Galimberti è andato dritto per la sua strada. Testardo e a tratti ostinato, ma con una forte energia per rimettere in moto una città da troppo tempo ferma. La svolta in campagna elettorale è arrivata la sera della presentazione delle liste all’ippodromo. Arrivarono mille persone per una kermesse molto partecipata che cercava di smontare l’idea di un uomo solo al comando. Tante posizioni, ma poi uno slogan forte, lontano dallo stile moderato a cui si era abituati e che da lì in avanti sarebbe tornato come un ritornello: cento milioni a zero. Vantando la capacità di portare soldi a Varese attraverso bandi regionali, nazionali ed europei. Una scelta che tatticamente gli portò un vantaggio competitivo e che gli avversari hanno faticato a fronteggiare. La “serata verità” al teatrino Santuccio voluta dalla Lega aveva rafforzato anziché smontare quello slogan.
Nel campo del centro destra c’è stato uno sforzo enorme da parte di Matteo Bianchi di recuperare lo svantaggio del tempo perduto dopo che Roberto Maroni aveva dovuto dare forfait per una campagna elettorale mai partita. Malgrado il pragmatismo del parlamentare della Lega, la sua coalizione ha pagato alcune contraddizioni pesanti. Da una parte un martellamento continuo sul degrado, sui parcheggi, sulle buche e su una presunta scarsa sicurezza della città e dall’altra un ricorso continuo a temi politici nazionali. La presenza così ripetuta di leader nazionali a partire da Matteo Salvini non hanno aiutato per niente Bianchi.

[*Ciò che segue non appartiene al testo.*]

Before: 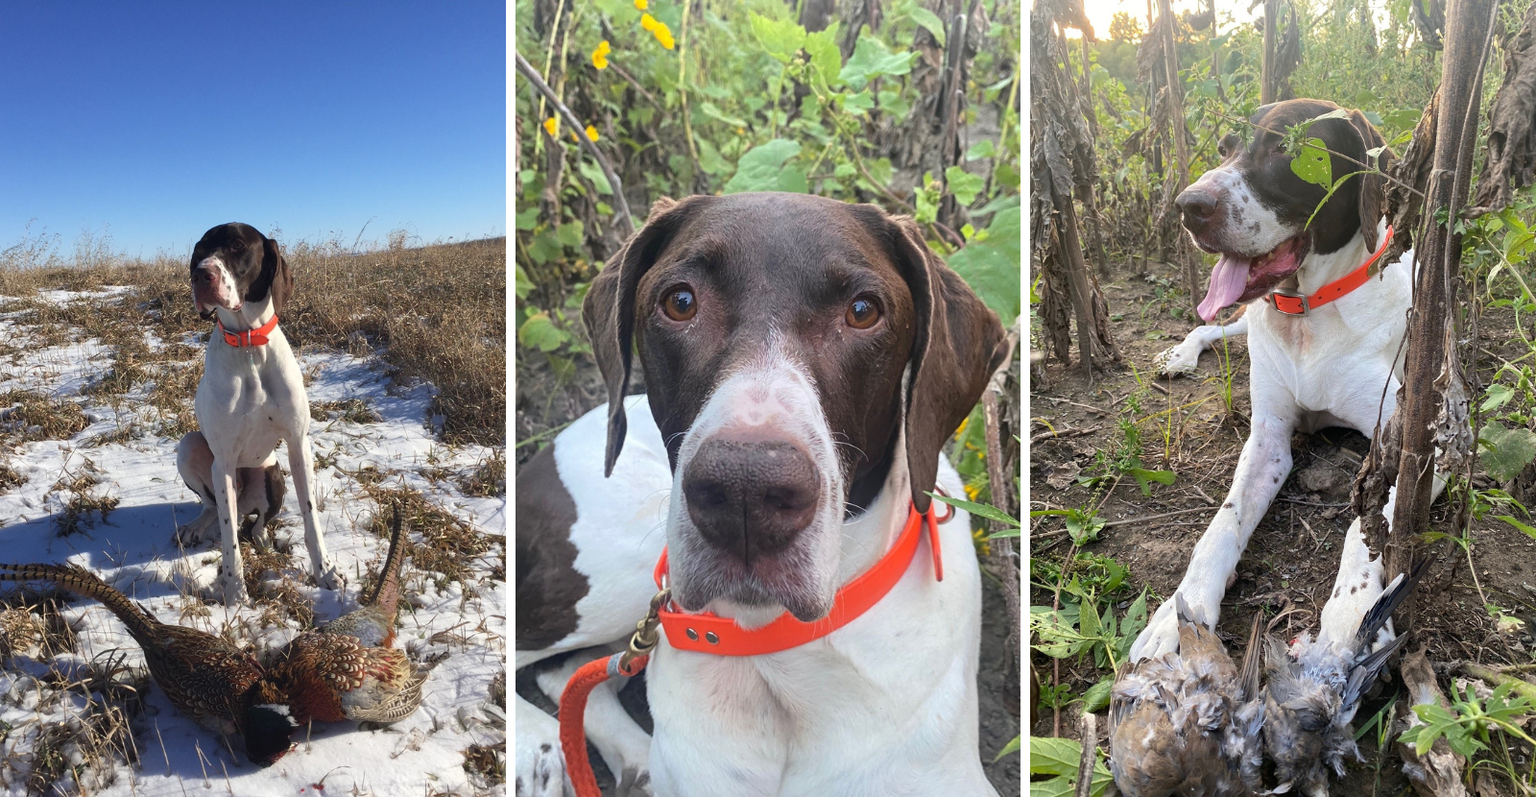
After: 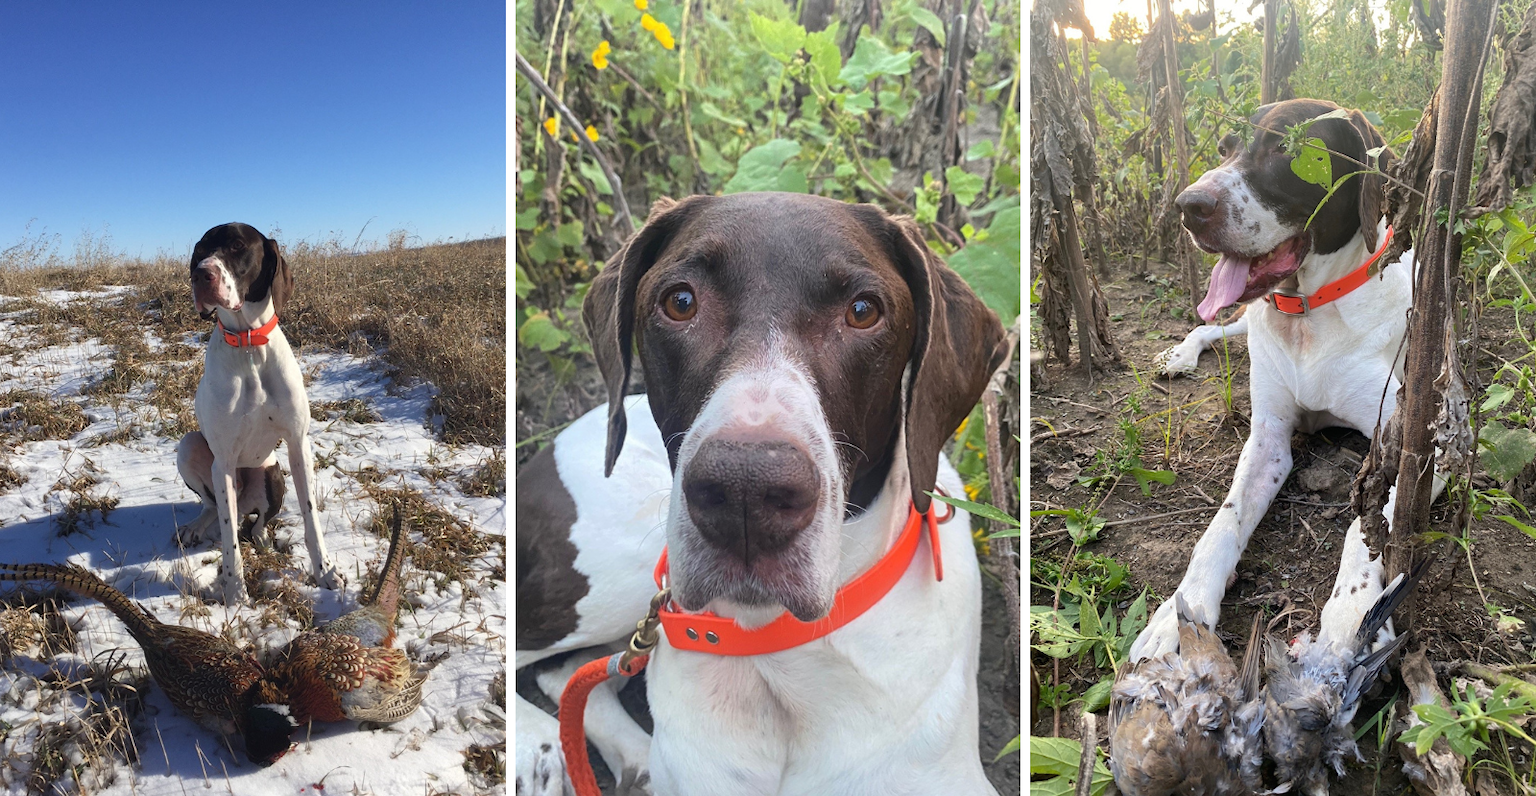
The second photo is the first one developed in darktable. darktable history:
exposure: compensate highlight preservation false
color correction: highlights b* 0.011, saturation 0.993
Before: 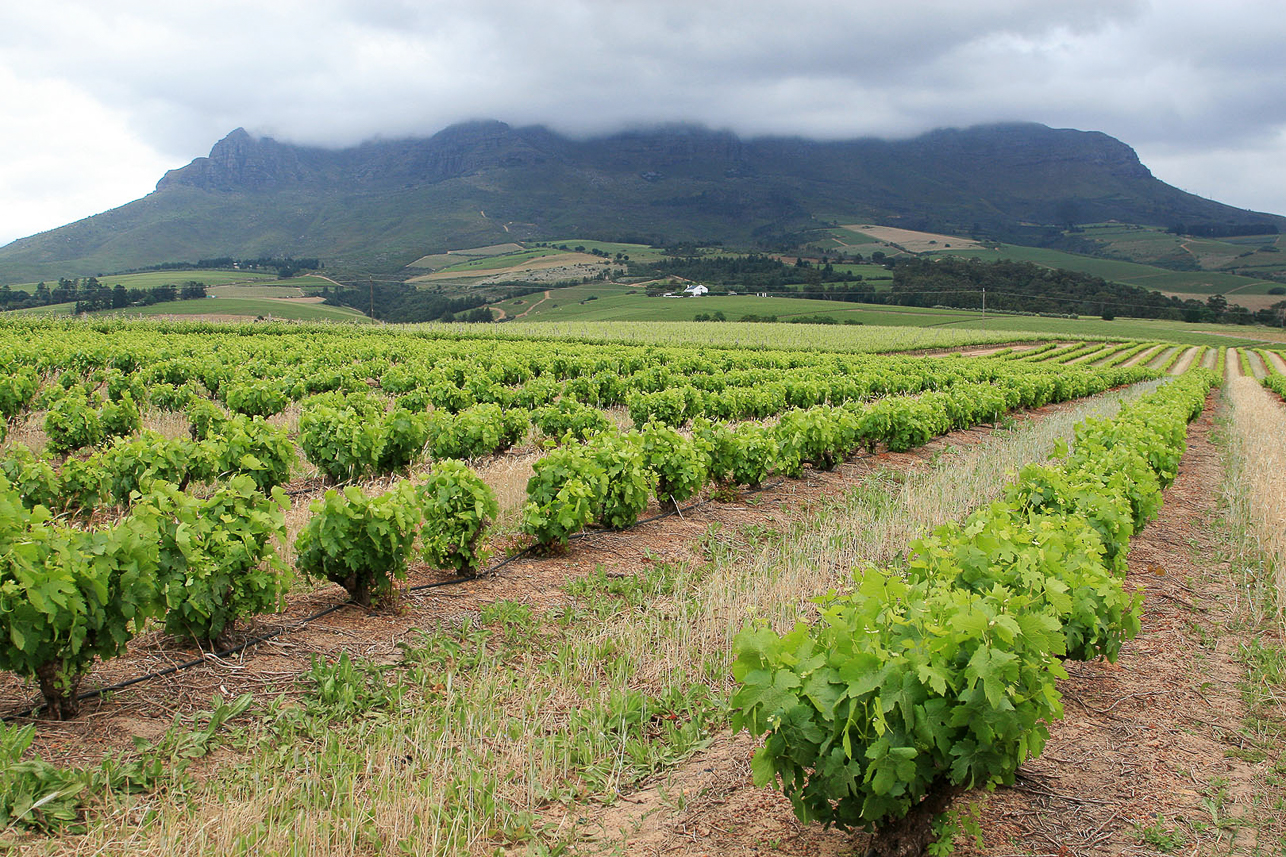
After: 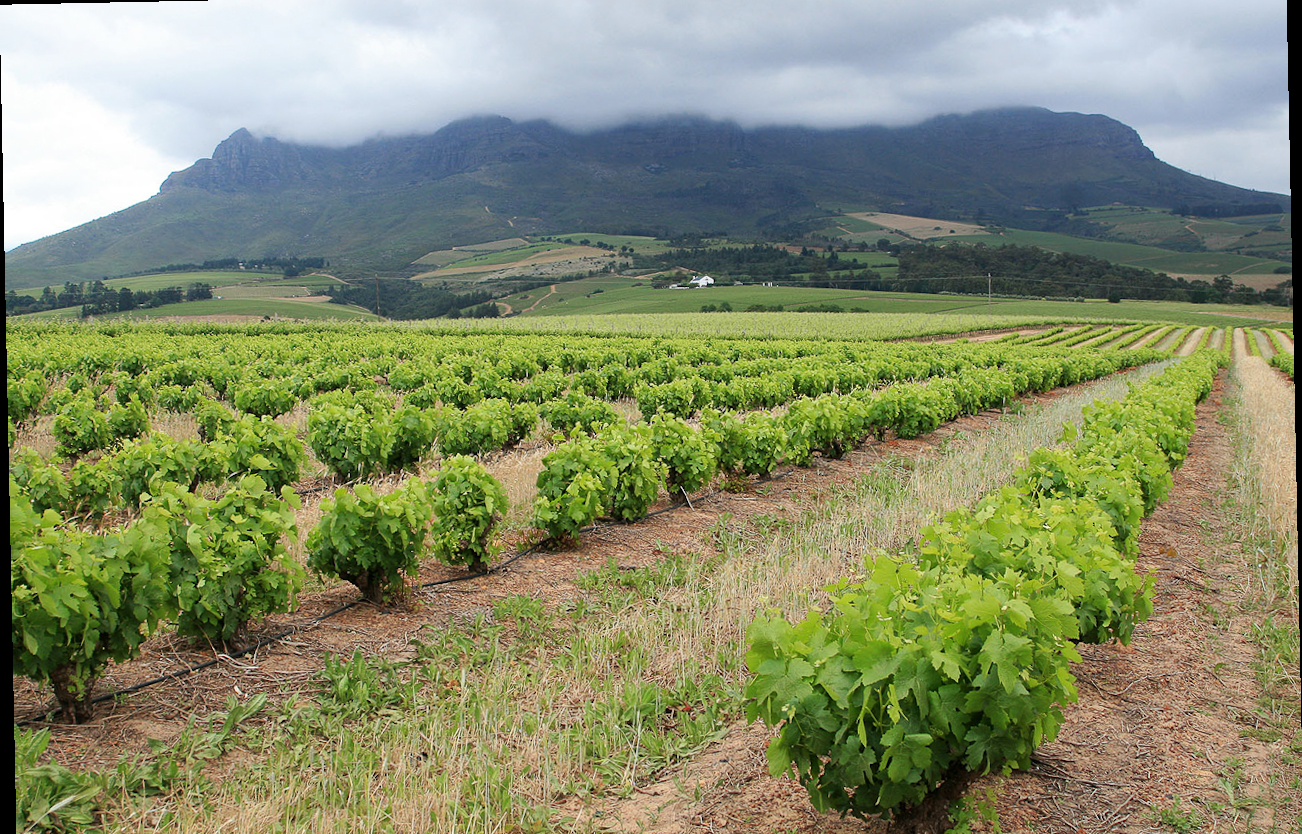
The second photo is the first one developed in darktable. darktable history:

Il candidato del centrodestra ha potuto lavorare solo in parte sulla costruzione della sua coalizione e da lì si potevano intuire le difficoltà che avrebbero incontrato. Una lettura del voto deve passare anche dall’analisi delle preferenze dei candidati delle liste. Alcuni di questi, anche capolista, hanno preso una manciata di voti. Un segno di poca presa sulla città anche perché poco conosciuti e poco presenti. Non bastano post su Facebook o l’appoggio di qualche media per arrivare a prendere le preferenze. Così come non basta qualche trovata ad effetto passando dai grattacieli in qualche zona della città o a definizioni strampalate che vedrebbero “Varese come la Stalingrado d’Italia” per guadagnare consensi. Situazioni che in più occasione mal si conciliavano con la strategia di Bianchi.
I varesini alla fine hanno votato la continuità e al tempo stesso confermata la volontà di cambiamento.
In tutto questo ha giocato un ruolo non da poco la situazione sociale e sanitaria che sono ai primi posti delle preoccupazioni di tutti. L’elettorato a Varese, come in gran parte delle grandi città, ha valorizzato chi non aveva posizioni ambigue sull’emergenza legata alla pandemia. Emblematico in questo il risultato di Fratelli d’Italia che avrebbero dovuto essere la maggiore sorpresa. Il partito di Giorgia Meloni ha preso meno del sette per cento e a guidare la cavalcata c’era un esponente importante della sanità che a lungo è stato in bilico per essere il candidato sindaco della coalizione.
Ora Galimberti avrà di fronte a sé cinque anni di amministrazione. Un tempo per nulla ordinario perché siamo in una fase cerniera con ancora una pandemia che resta sullo sfondo e dall’altra una occasione storica di ripresa. Arriveranno tante risorse economiche per il recovery fund e soprattutto dovranno partire tanti progetti e altrettanti andranno ultimati. Ci sarà molto da fare avendo di fronte anche una scadenza affascinante che riguarderà solo in parte Varese: le olimpiadi invernali 2026 di Cortina e Milano. E per una città che vuole ragionare in grande non è poco.